## GIVEN PASSAGE

^^^^

NJ: I am calling my new initiative at Yale the Product Design Lab
precisely because I don't want to call it "digital media" or
"information technology and society" or "art and technology" or any of
that because of course ALL information technology involves social design
whether explicitly or implicitly, and the projects may or may not
involve the institutions of art. In this understanding, art is another
form of material culture with it's own norms of production, forms of
ownership, etc.

My program focuses on the transformative potential of new technology,
and on understanding how technology works. We are in the field of
engineering dealing with material culture in the very pragmatic realm of
making things work. I am making a centrist claim by calling this
"product design."

JP: But isn't critical theory very important to your work?

NJ: Yes, it is still integral to my approach. But critical social theory
and ethnographic or technographic modes of analysis are really
generative of new designs, new technologies. By contrast, the way that
product design is taught in this country usually starts with making a
"bug list." You spend very little time generating an interesting
problem, and then talk about these designers as "problem solvers." You
design to pre-existing needs but there is very little understanding
about whether you are solving the right problem or that criticism is
generative of possibilities, ideas, and products.

I am interested in technology which is always and already complicit with
social change. That is obviously why most of us work with technology or
are interested in the field. It is the front where things are changing
in predictable and unpredictable ways. I want to make the designs
accountable for the type of change they promote.

JP: In addition to the Product Design Lab, you also mentioned that you
were creating an "exhibition incubation" lab?

NJ: The thing about exhibitions is that they need to be incubated a bit.
By incubating exhibitions at my lab in Yale I can get interdisciplinary
people, political theorists, historians, critics, even engineers to
comment, to generate the discourse before the exhibits move to real
exhibition spaces in New York.

The exhibition incubation lab is both storage and display. It is one
thing to show students a picture of something once in a lecture, but it
is another thing to live with it for three months, to have it there, to
reference, to look at, to examine it. I am creating a culture of stuff
at my lab, a material culture.

JP: What are some of the exhibits you are currently incubating?

NJ: One of them is a project called Scale, which is about curating or
commissioning a series of works that can fit within a couple of square
centimeters - but not scale models of art but pieces actually designed
for that scale. For instance Paul Di Marinis does a lot of amplitude
mapping. He has got a wonderful and excruciatingly small piece called
Edison's pubic hair. It looks like a hair but it is actually the width
modulated amplitude map of his voice during one of the first recordings.

JP: You also mentioned an exhibition on street weapons.

^^^^

## SET OF TASKS
[1] Condense the interview paragraph beginning "The exhibition incubation lab is both storage and display" into a shorter version that keeps its main points.
[2] Reproduce word for word the stretch of the interview from "By incubating exhibitions" through "in New York.".
The listing that comes next is separate material, unrelated to the interview.

^^^^

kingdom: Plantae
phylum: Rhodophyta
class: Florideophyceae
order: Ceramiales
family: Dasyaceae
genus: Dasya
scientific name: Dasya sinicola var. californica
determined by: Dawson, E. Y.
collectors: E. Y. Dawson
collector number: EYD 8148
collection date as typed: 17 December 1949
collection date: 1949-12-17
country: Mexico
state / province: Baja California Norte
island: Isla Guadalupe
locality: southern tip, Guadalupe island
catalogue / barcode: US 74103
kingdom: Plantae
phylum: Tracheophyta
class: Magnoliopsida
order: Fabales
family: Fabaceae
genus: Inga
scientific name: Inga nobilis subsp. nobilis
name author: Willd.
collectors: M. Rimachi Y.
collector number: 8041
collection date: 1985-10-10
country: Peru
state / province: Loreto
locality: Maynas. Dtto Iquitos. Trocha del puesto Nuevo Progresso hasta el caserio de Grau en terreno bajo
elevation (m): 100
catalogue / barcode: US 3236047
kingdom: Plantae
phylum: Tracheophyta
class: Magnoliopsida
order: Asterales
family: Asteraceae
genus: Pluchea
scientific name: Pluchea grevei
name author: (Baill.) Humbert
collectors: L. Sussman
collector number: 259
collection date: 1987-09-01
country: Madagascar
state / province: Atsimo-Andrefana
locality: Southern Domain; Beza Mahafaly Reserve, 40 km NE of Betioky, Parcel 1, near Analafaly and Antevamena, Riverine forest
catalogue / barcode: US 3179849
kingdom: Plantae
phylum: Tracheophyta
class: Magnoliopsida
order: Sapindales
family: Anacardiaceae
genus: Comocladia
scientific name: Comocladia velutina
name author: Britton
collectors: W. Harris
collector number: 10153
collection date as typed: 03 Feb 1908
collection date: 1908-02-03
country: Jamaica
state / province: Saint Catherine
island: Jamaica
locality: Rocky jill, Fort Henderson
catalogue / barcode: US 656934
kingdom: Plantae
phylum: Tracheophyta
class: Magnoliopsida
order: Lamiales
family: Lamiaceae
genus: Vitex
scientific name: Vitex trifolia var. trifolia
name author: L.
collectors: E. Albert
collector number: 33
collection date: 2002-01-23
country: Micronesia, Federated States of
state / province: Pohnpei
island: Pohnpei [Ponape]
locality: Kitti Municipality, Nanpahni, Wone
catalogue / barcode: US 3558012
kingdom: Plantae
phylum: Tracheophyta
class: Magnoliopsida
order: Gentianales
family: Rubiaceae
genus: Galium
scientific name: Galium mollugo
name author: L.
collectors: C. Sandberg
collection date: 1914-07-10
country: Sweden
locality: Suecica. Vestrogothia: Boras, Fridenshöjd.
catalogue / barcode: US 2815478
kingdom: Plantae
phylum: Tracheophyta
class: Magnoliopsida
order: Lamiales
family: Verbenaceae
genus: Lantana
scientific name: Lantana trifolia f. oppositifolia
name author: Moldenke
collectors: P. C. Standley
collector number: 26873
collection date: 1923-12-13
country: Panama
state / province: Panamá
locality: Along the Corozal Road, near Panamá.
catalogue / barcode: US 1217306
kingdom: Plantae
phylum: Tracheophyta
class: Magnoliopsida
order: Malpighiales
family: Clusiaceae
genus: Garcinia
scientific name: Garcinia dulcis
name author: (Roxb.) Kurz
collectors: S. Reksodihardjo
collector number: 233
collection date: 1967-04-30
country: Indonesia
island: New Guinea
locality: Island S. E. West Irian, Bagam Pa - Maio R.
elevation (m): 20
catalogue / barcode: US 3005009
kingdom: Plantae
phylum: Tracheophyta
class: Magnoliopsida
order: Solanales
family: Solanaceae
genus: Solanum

^^^^

## THE REPLIES
[1] The exhibition incubation lab serves as both storage and display. Instead of seeing a picture of an object once in a lecture, students live with it for three months, keeping it on hand to reference, look at, and examine. The lab is building a culture of stuff, a material culture.

[2]
By incubating exhibitions at my lab in Yale I can get interdisciplinary
people, political theorists, historians, critics, even engineers to
comment, to generate the discourse before the exhibits move to real
exhibition spaces in New York.